Begin SOURCE EXCERPT

- KY 3016 highlighted in red

Route information
- Maintained by KYTC
- Length: 2.082 mi (3.351 km)
- Existed: 1987–present

Major junctions
- South end: KY 982 in Cynthiana
- US 27 Bus. / KY 32 in Cynthiana
- North end: KY 36 / KY 356 in Cynthiana

Location
- Country: United States
- State: Kentucky
- Counties: Harrison

Highway system
- Kentucky State Highway System; Interstate; US; State; Parkways;
| ← KY 3015 |  | → KY 3017 |

= Kentucky Route 3016 =

State highway in Kentucky, United States

Kentucky Route 3016 (KY 3016) is a state highway in the Bluegrass region of Kentucky. The highway extends 2.082 mi from KY 982 north to KY 36 and KY 356 in Cynthiana in central Harrison County. KY 3016 serves the south and west sides of the Harrison County seat. The highway was established north of U.S. Route 27 Business (US 27 Bus.) and KY 32 in 1987 and extended south to KY 982 in 2014.

End SOURCE EXCERPT
Begin INFORMATION SHOWN

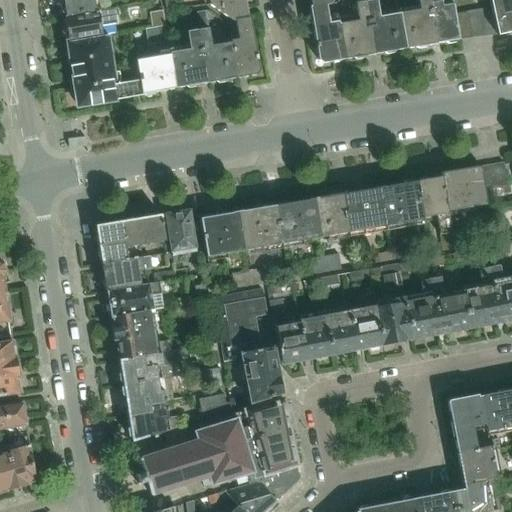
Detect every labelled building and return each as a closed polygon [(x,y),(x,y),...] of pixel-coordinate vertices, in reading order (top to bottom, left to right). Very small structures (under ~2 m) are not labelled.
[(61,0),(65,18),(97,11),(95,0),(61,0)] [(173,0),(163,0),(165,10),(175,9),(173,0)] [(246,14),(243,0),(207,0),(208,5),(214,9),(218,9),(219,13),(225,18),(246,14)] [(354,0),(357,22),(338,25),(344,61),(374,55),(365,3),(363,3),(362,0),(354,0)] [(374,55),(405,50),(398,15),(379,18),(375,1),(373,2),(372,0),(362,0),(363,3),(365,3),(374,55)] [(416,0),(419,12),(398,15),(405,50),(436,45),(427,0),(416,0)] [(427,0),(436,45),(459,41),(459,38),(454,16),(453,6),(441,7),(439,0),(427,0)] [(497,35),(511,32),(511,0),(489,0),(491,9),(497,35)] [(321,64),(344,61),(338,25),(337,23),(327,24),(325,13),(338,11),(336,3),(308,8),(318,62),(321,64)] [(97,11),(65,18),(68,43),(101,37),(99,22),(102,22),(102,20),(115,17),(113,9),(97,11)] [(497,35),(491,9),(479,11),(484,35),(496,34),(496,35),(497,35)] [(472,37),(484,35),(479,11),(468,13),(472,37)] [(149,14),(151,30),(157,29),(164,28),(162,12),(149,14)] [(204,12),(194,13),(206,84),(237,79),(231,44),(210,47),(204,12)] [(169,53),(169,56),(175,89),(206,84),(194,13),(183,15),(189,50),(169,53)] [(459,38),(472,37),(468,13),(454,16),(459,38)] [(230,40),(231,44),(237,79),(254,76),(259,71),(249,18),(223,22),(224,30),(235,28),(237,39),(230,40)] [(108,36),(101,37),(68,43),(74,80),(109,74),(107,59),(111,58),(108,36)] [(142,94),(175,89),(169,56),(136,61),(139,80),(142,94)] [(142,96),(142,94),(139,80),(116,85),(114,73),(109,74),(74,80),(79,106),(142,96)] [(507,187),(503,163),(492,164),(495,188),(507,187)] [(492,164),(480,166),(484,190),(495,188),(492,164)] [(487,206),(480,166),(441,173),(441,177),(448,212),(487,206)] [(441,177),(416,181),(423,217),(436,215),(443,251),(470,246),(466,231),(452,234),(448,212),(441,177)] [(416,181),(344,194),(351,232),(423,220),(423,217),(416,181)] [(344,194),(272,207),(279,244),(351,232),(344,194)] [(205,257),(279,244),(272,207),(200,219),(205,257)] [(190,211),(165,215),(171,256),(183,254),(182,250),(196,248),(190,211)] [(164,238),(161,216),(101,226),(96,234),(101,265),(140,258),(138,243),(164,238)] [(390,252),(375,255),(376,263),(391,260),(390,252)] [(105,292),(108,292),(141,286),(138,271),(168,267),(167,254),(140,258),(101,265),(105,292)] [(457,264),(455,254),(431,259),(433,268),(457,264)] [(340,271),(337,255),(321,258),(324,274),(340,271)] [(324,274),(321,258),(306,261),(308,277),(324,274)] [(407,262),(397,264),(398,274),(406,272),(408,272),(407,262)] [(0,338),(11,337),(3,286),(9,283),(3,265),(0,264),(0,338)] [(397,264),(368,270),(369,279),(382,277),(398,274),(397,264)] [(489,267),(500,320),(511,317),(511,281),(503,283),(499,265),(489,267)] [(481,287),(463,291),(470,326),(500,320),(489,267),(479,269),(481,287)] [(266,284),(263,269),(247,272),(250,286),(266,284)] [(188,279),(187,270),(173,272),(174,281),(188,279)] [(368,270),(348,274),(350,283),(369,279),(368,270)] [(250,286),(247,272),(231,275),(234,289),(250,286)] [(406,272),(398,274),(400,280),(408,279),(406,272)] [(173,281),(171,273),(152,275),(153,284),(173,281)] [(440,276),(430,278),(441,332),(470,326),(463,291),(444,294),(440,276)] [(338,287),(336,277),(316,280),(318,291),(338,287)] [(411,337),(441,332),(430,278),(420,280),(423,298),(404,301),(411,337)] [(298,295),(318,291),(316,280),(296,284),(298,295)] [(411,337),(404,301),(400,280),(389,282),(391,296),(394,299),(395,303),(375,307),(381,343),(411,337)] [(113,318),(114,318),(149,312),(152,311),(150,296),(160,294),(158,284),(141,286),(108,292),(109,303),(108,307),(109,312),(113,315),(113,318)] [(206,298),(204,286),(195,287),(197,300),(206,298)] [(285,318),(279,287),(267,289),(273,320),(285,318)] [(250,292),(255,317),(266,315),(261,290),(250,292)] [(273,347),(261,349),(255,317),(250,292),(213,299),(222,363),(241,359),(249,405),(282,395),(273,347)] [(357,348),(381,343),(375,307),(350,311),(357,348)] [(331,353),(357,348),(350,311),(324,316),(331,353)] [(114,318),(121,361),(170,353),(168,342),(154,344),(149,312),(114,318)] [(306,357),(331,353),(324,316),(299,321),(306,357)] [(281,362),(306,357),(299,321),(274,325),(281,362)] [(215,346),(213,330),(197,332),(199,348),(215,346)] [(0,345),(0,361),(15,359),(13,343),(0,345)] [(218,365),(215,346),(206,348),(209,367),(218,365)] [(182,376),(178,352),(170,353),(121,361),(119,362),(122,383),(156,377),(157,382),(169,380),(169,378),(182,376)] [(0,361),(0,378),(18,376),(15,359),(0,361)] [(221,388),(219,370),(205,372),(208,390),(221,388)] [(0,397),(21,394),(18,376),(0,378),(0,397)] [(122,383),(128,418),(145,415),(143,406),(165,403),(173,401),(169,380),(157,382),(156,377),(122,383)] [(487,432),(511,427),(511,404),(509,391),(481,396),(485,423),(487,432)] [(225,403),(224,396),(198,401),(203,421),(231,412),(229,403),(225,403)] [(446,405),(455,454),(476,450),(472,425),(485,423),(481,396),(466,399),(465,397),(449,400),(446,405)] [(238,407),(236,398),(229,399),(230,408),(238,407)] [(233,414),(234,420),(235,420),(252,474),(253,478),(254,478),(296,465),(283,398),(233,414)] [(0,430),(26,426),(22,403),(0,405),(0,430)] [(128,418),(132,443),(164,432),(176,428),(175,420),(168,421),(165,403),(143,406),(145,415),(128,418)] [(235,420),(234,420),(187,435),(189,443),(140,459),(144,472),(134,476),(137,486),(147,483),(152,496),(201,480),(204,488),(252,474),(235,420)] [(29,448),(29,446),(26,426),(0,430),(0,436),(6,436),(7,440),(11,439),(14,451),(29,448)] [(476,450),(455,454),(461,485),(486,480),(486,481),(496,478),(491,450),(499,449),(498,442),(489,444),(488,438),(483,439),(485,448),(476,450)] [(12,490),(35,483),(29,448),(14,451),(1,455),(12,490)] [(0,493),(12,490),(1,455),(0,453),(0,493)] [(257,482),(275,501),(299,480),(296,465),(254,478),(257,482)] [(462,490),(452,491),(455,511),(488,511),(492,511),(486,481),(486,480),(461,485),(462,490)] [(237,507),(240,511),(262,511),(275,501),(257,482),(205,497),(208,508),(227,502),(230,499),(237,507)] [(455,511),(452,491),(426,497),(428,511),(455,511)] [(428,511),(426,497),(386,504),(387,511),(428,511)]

End INFORMATION SHOWN

TASKS ->
1. According to the Kentucky Route 3016 article, in what year was the highway extended south to KY 982?
2. Please reproduce the part of the Kentucky Route 3016 article starting with "Kentucky Route 3016 (KY" and going on through "982 in 2014.".

ANSWERS FOR THE EXERCISE ->
1. 2014

2.
Kentucky Route 3016 (KY 3016) is a state highway in the Bluegrass region of Kentucky. The highway extends 2.082 mi from KY 982 north to KY 36 and KY 356 in Cynthiana in central Harrison County. KY 3016 serves the south and west sides of the Harrison County seat. The highway was established north of U.S. Route 27 Business (US 27 Bus.) and KY 32 in 1987 and extended south to KY 982 in 2014.